Miami investor Harry Andrade is new to foreclosure investing, but he recently found a condo in foreclosure and was able to purchase it 20 percent below market value — giving him about $70,000 in instant equity. That margin may have been too thin had he planned to flip the property and try to resell it in the languishing Miami market. But his strategy is to buy and hold, at least for the near future.
“It’s a much better strategy simply because it’s a buyer’s market today and not a seller’s market,” said Andrade, noting that he already has a renter in the condo and is able to charge enough rent to cover his monthly carrying costs. He is continuing to mine the foreclosure market for more rental properties and already has another promising deal in the works.
If they do their homework, buy-and-hold investors like Andrade will come out ahead in the long run, according to Crowe.
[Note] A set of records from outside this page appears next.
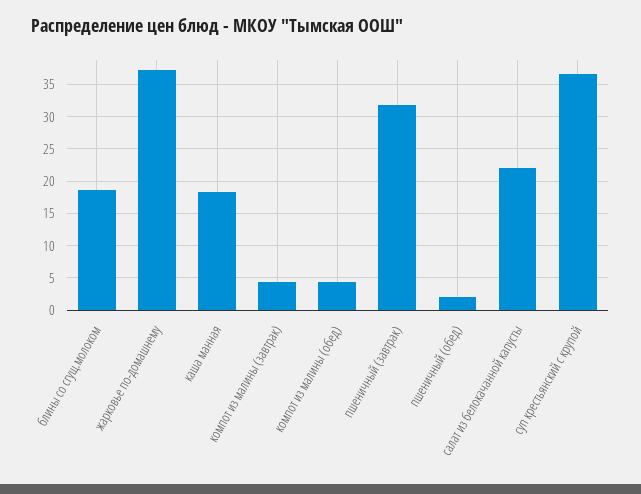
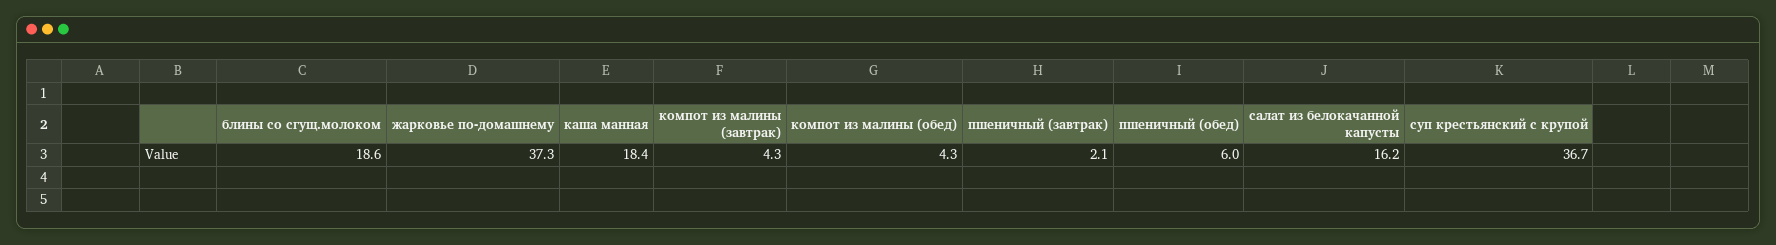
  {
    "блины со сгущ.молоком": 18.6,
    "жарковье по-домашнему": 37.3,
    "каша манная": 18.4,
    "компот из малины (завтрак)": 4.3,
    "компот из малины (обед)": 4.3,
-   "пшеничный (завтрак)": 32,
+   "пшеничный (завтрак)": 2.1,
-   "пшеничный (обед)": 2,
+   "пшеничный (обед)": 6,
-   "салат из белокачанной капусты": 22,
+   "салат из белокачанной капусты": 16.2,
    "суп крестьянский с крупой": 36.7
  }

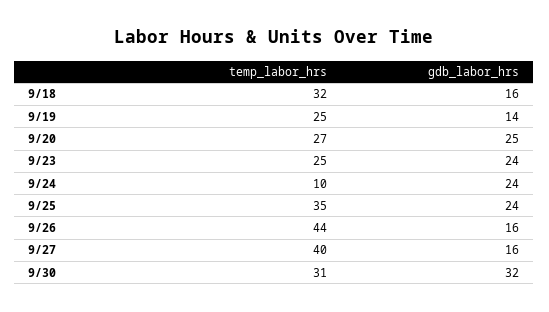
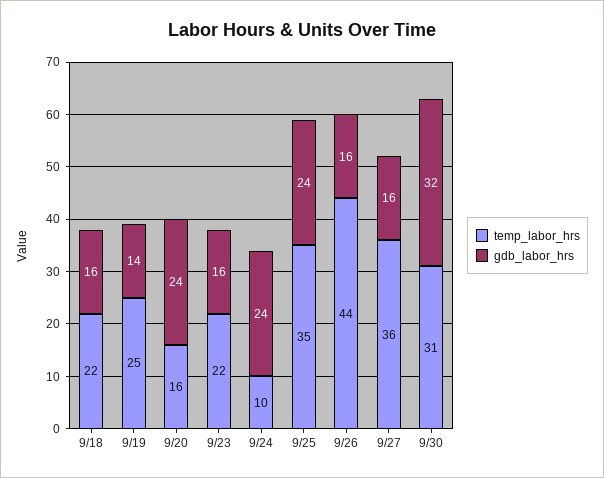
  {
    "temp_labor_hrs": {
-     "9/18": 32,
+     "9/18": 22,
      "9/19": 25,
-     "9/20": 27,
+     "9/20": 16,
-     "9/23": 25,
+     "9/23": 22,
      "9/24": 10,
      "9/25": 35,
      "9/26": 44,
-     "9/27": 40,
+     "9/27": 36,
      "9/30": 31
    },
    "gdb_labor_hrs": {
      "9/18": 16,
      "9/19": 14,
-     "9/20": 25,
+     "9/20": 24,
-     "9/23": 24,
+     "9/23": 16,
      "9/24": 24,
      "9/25": 24,
      "9/26": 16,
      "9/27": 16,
      "9/30": 32
    }
  }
“Landlords enjoy many more financial benefits over ‘flippers’ or anyone who simply buys and sells. As a landlord, you enjoy leveraged appreciation. In many cases, buying, fixing, refinancing, and holding creates a situation where an investor has zero cash into the deal, after refinancing,” Crowe said. “With an appreciating asset, tax write-offs galore, and the ability to control the investment, any proactive landlord should realize measurable wealth into the millions of dollars in a handful of years.”
Buying low is the common denominator that makes almost any investment strategy work. So whether investors plan to flip, hold or temporarily fold their real estate operation, they’re always on the lookout for a good deal.
“Right now I’m kind of taking it easy and just watching the market,” said Corpuz, the Las Vegas investor who said he scans RealtyTrac’s foreclosure list every day. “If I see something exceptional I might go get it.”
Buy and Hold Checklist
- Right price? Profits are made when you buy and realized when you sell. Make sure the property has some equity when you close
- Positive cash flow? Honestly your expenses and income. Plug in vacancy, management and reserves to ensure you can carry the all the property’s debt and expenses.
- Upside potential? Buying in the path of progress naturally and fairly increases property value and equity. You reap the rewards of low supply and high demand.
- Easy fixes? Look for simple improvements that will allow you to increase rents, while decreasing expenses and vacancy rates.
- Target market? Concentrating your investments in a geographic location makes for scalable management and less stress for you.